Locke then goes on to point out the occasions where God himself anointed or selected the younger to rule over the elder: Isaac, Joseph, David, and Solomon. Furthermore, God himself supplants Saul’s heir Jonathan with David. Interestingly, neither author addresses the God’s diatribe against Monarchy in 1 Samuel 8 where through Samuel, God enumerates the reasons why Israel, and presumably every society should reject the idea of an earthly king. Rather they should accept God as their King and his appointees, and their subordinates as their judges. Why Fuller did not go there is obvious. Why Locke did not is more obscure. First, to speak so bluntly and biblically against monarchical power would probably have landed him in prison, or worse. But, more generally, he believed that as God accepted in freedom of choice in 1 Samuel 9 and 10, so should he.

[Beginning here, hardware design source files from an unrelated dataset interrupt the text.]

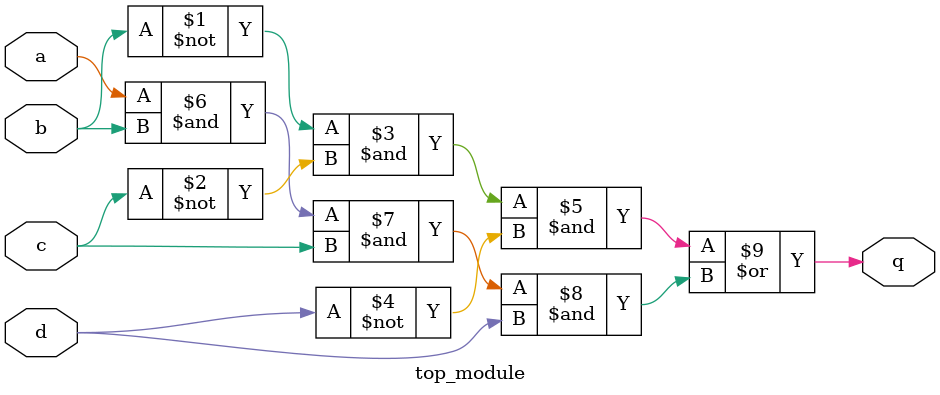
<source format=sv>
module top_module (
	input a, 
	input b, 
	input c, 
	input d,
	output q
);

assign q = (~b & ~c & ~d) | (a & b & c & d);
endmodule

</source>
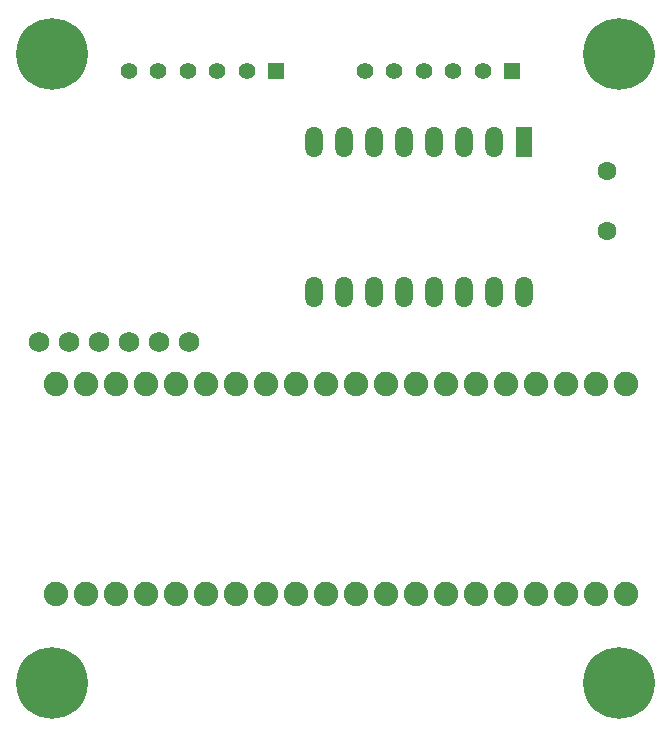
<source format=gts>
G04*
G04 #@! TF.GenerationSoftware,Altium Limited,Altium Designer,22.11.1 (43)*
G04*
G04 Layer_Color=8388736*
%FSLAX25Y25*%
%MOIN*%
G70*
G04*
G04 #@! TF.SameCoordinates,AF9D1AC7-D161-4756-986D-43FDA94486ED*
G04*
G04*
G04 #@! TF.FilePolarity,Negative*
G04*
G01*
G75*
%ADD14C,0.23921*%
%ADD15C,0.06299*%
%ADD16O,0.05799X0.10299*%
%ADD17R,0.05799X0.10299*%
%ADD18C,0.08173*%
%ADD19C,0.06799*%
%ADD20C,0.05512*%
%ADD21R,0.05512X0.05512*%
D14*
X188976Y-209646D02*
D03*
X0D02*
D03*
X188976Y0D02*
D03*
X0D02*
D03*
D15*
X185039Y-59055D02*
D03*
Y-39055D02*
D03*
D16*
X87480Y-79528D02*
D03*
X97480D02*
D03*
X107480D02*
D03*
X117480D02*
D03*
X127480D02*
D03*
X137480D02*
D03*
X147480D02*
D03*
X157480D02*
D03*
X87480Y-29528D02*
D03*
X97480D02*
D03*
X107480D02*
D03*
X117480D02*
D03*
X127480D02*
D03*
X137480D02*
D03*
X147480D02*
D03*
D17*
X157480D02*
D03*
D18*
X31300Y-180000D02*
D03*
X81300D02*
D03*
X71300D02*
D03*
X61300D02*
D03*
X51300D02*
D03*
X41300D02*
D03*
X101300D02*
D03*
X171300D02*
D03*
X161300D02*
D03*
X151300D02*
D03*
X141300D02*
D03*
X131300D02*
D03*
X121300D02*
D03*
X111300D02*
D03*
X1300D02*
D03*
X21300D02*
D03*
X11300D02*
D03*
X91300D02*
D03*
X191300D02*
D03*
X181300D02*
D03*
X1300Y-110000D02*
D03*
X11300D02*
D03*
X21300D02*
D03*
X31300D02*
D03*
X41300D02*
D03*
X51300D02*
D03*
X61300D02*
D03*
X71300D02*
D03*
X81300D02*
D03*
X91300D02*
D03*
X101300D02*
D03*
X111300D02*
D03*
X121300D02*
D03*
X131300D02*
D03*
X141300D02*
D03*
X151300D02*
D03*
X161300D02*
D03*
X171300D02*
D03*
X181300D02*
D03*
X191300D02*
D03*
D19*
X-4449Y-95965D02*
D03*
X5551D02*
D03*
X15551D02*
D03*
X25551D02*
D03*
X35551D02*
D03*
X45551D02*
D03*
D20*
X25591Y-5807D02*
D03*
X35433D02*
D03*
X45276D02*
D03*
X55118D02*
D03*
X64961D02*
D03*
X104331D02*
D03*
X114173D02*
D03*
X124016D02*
D03*
X133858D02*
D03*
X143701D02*
D03*
D21*
X74803D02*
D03*
X153543D02*
D03*
M02*

</source>
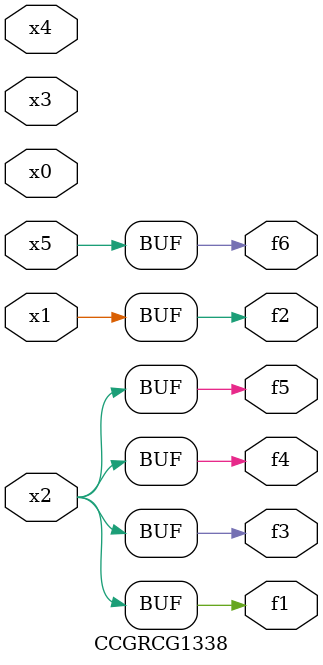
<source format=v>
module CCGRCG1338(
	input x0, x1, x2, x3, x4, x5,
	output f1, f2, f3, f4, f5, f6
);
	assign f1 = x2;
	assign f2 = x1;
	assign f3 = x2;
	assign f4 = x2;
	assign f5 = x2;
	assign f6 = x5;
endmodule

</source>
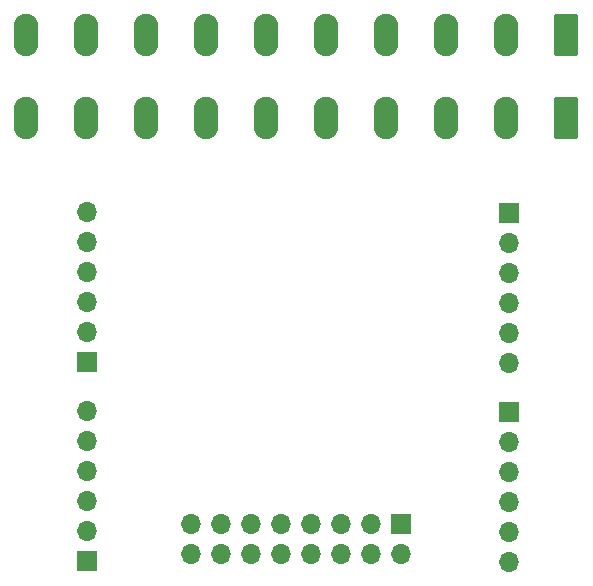
<source format=gbr>
%TF.GenerationSoftware,KiCad,Pcbnew,6.0.11+dfsg-1~bpo11+1*%
%TF.CreationDate,2023-04-06T13:38:35+02:00*%
%TF.ProjectId,aout-4_11,616f7574-2d34-45f3-9131-2e6b69636164,1.1*%
%TF.SameCoordinates,Original*%
%TF.FileFunction,Soldermask,Bot*%
%TF.FilePolarity,Negative*%
%FSLAX46Y46*%
G04 Gerber Fmt 4.6, Leading zero omitted, Abs format (unit mm)*
G04 Created by KiCad (PCBNEW 6.0.11+dfsg-1~bpo11+1) date 2023-04-06 13:38:35*
%MOMM*%
%LPD*%
G01*
G04 APERTURE LIST*
G04 Aperture macros list*
%AMRoundRect*
0 Rectangle with rounded corners*
0 $1 Rounding radius*
0 $2 $3 $4 $5 $6 $7 $8 $9 X,Y pos of 4 corners*
0 Add a 4 corners polygon primitive as box body*
4,1,4,$2,$3,$4,$5,$6,$7,$8,$9,$2,$3,0*
0 Add four circle primitives for the rounded corners*
1,1,$1+$1,$2,$3*
1,1,$1+$1,$4,$5*
1,1,$1+$1,$6,$7*
1,1,$1+$1,$8,$9*
0 Add four rect primitives between the rounded corners*
20,1,$1+$1,$2,$3,$4,$5,0*
20,1,$1+$1,$4,$5,$6,$7,0*
20,1,$1+$1,$6,$7,$8,$9,0*
20,1,$1+$1,$8,$9,$2,$3,0*%
G04 Aperture macros list end*
%ADD10RoundRect,0.249999X0.790001X1.550001X-0.790001X1.550001X-0.790001X-1.550001X0.790001X-1.550001X0*%
%ADD11O,2.080000X3.600000*%
%ADD12R,1.700000X1.700000*%
%ADD13O,1.700000X1.700000*%
G04 APERTURE END LIST*
D10*
%TO.C,J3*%
X168360000Y-80277500D03*
D11*
X163280000Y-80277500D03*
X158200000Y-80277500D03*
X153120000Y-80277500D03*
X148040000Y-80277500D03*
X142960000Y-80277500D03*
X137880000Y-80277500D03*
X132800000Y-80277500D03*
X127720000Y-80277500D03*
X122640000Y-80277500D03*
%TD*%
D12*
%TO.C,J6*%
X127775000Y-117825000D03*
D13*
X127775000Y-115285000D03*
X127775000Y-112745000D03*
X127775000Y-110205000D03*
X127775000Y-107665000D03*
X127775000Y-105125000D03*
%TD*%
D10*
%TO.C,J2*%
X168360000Y-73277500D03*
D11*
X163280000Y-73277500D03*
X158200000Y-73277500D03*
X153120000Y-73277500D03*
X148040000Y-73277500D03*
X142960000Y-73277500D03*
X137880000Y-73277500D03*
X132800000Y-73277500D03*
X127720000Y-73277500D03*
X122640000Y-73277500D03*
%TD*%
D12*
%TO.C,J5*%
X163500000Y-88340000D03*
D13*
X163500000Y-90880000D03*
X163500000Y-93420000D03*
X163500000Y-95960000D03*
X163500000Y-98500000D03*
X163500000Y-101040000D03*
%TD*%
D12*
%TO.C,J7*%
X163525000Y-105200000D03*
D13*
X163525000Y-107740000D03*
X163525000Y-110280000D03*
X163525000Y-112820000D03*
X163525000Y-115360000D03*
X163525000Y-117900000D03*
%TD*%
D12*
%TO.C,J4*%
X127775000Y-100925000D03*
D13*
X127775000Y-98385000D03*
X127775000Y-95845000D03*
X127775000Y-93305000D03*
X127775000Y-90765000D03*
X127775000Y-88225000D03*
%TD*%
D12*
%TO.C,J1*%
X154370000Y-114710000D03*
D13*
X154370000Y-117250000D03*
X151830000Y-114710000D03*
X151830000Y-117250000D03*
X149290000Y-114710000D03*
X149290000Y-117250000D03*
X146750000Y-114710000D03*
X146750000Y-117250000D03*
X144210000Y-114710000D03*
X144210000Y-117250000D03*
X141670000Y-114710000D03*
X141670000Y-117250000D03*
X139130000Y-114710000D03*
X139130000Y-117250000D03*
X136590000Y-114710000D03*
X136590000Y-117250000D03*
%TD*%
M02*

</source>
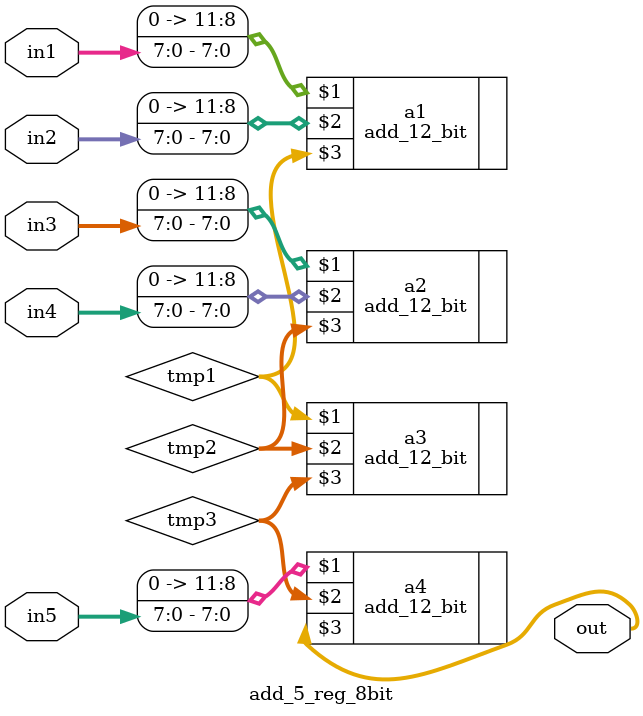
<source format=v>
module add_5_reg_8bit(
  input [7:0] in1, in2, in3, in4, in5,
  output [11:0] out
  );
  wire [11:0] tmp1, tmp2, tmp3, tmp4;
  //assign out = in1 + in2 + in3 + in4 + in5;
  
  add_12_bit a1({4'b0, in1}, {4'b0, in2}, tmp1);
  add_12_bit a2({4'b0, in3}, {4'b0, in4}, tmp2);
  add_12_bit a3(tmp1, tmp2, tmp3);
  add_12_bit a4({4'b0, in5}, tmp3, out);
  
endmodule

</source>
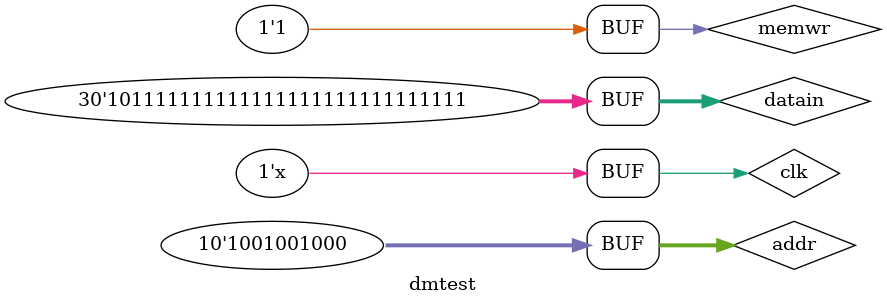
<source format=v>
module dmtest;
  reg memwr;
  reg[9:0]addr;
  reg clk;
  reg[29:0] datain;
  wire[29:0] dataout;
  dm d1(datain,clk,dataout,memwr,addr);
  
  initial
  begin
    clk=0;
    //ten nanoseconds between each operation
    
    #10
    memwr=0;
    addr=10'b1010101010;
    datain=30'b111111111111111111111111111111;
    
    #10
    memwr=0;
    addr=10'b1001001000;
    datain=30'b101111111111111111111111111111;
    
    #10
    memwr=1;
    //cell is temp[682]
    addr=10'b1010101010;
    datain=30'b111111111111111111111111111111;
    
    #10
    memwr=1;
    //cell is temp[584]
    //only this is successfully executed as clock is 1 and memwr is 1
    addr=10'b1001001000;
    datain=30'b101111111111111111111111111111;
  
  end
  always
  //clock changes every 50 ns
  #50 clk=~clk;
  
endmodule


</source>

This leaves us with what is his Second Treatise. Having debunked hereditary monarchy as a divine institution and the only legitimate form of government to his own satisfaction (and mine) in his First Treatise, he set about discovering what the divine model is. He did this by arguing solely from scripture and logic of the fundamental nature and condition of human kind and the fundamental rights and powers of human kind. He is the first political philosopher not to rely on the writings of pagan philosophers such as Socrates and Plato, nor those who followed in their foot steps such as Aquinas and Hobbes. He developed a uniquely Christian and evangelical perspective on political society. It is from this perspective that for the most part British and in every respect American government is founded and most modern governments of the world have tried to emulate. However, those governments which have tried to imitate evangelical government (founding by constitution at the consent of the people) without being truly culturally evangelical are doomed to perpetual internal conflict between their governmental construction and their religious culture. Imposing “free, democratic” government on a culture which is not founded upon recognizing fundamental liberties is a fools errand; and ignoring fundamental liberties in a free society will inevitably lead to tyranny.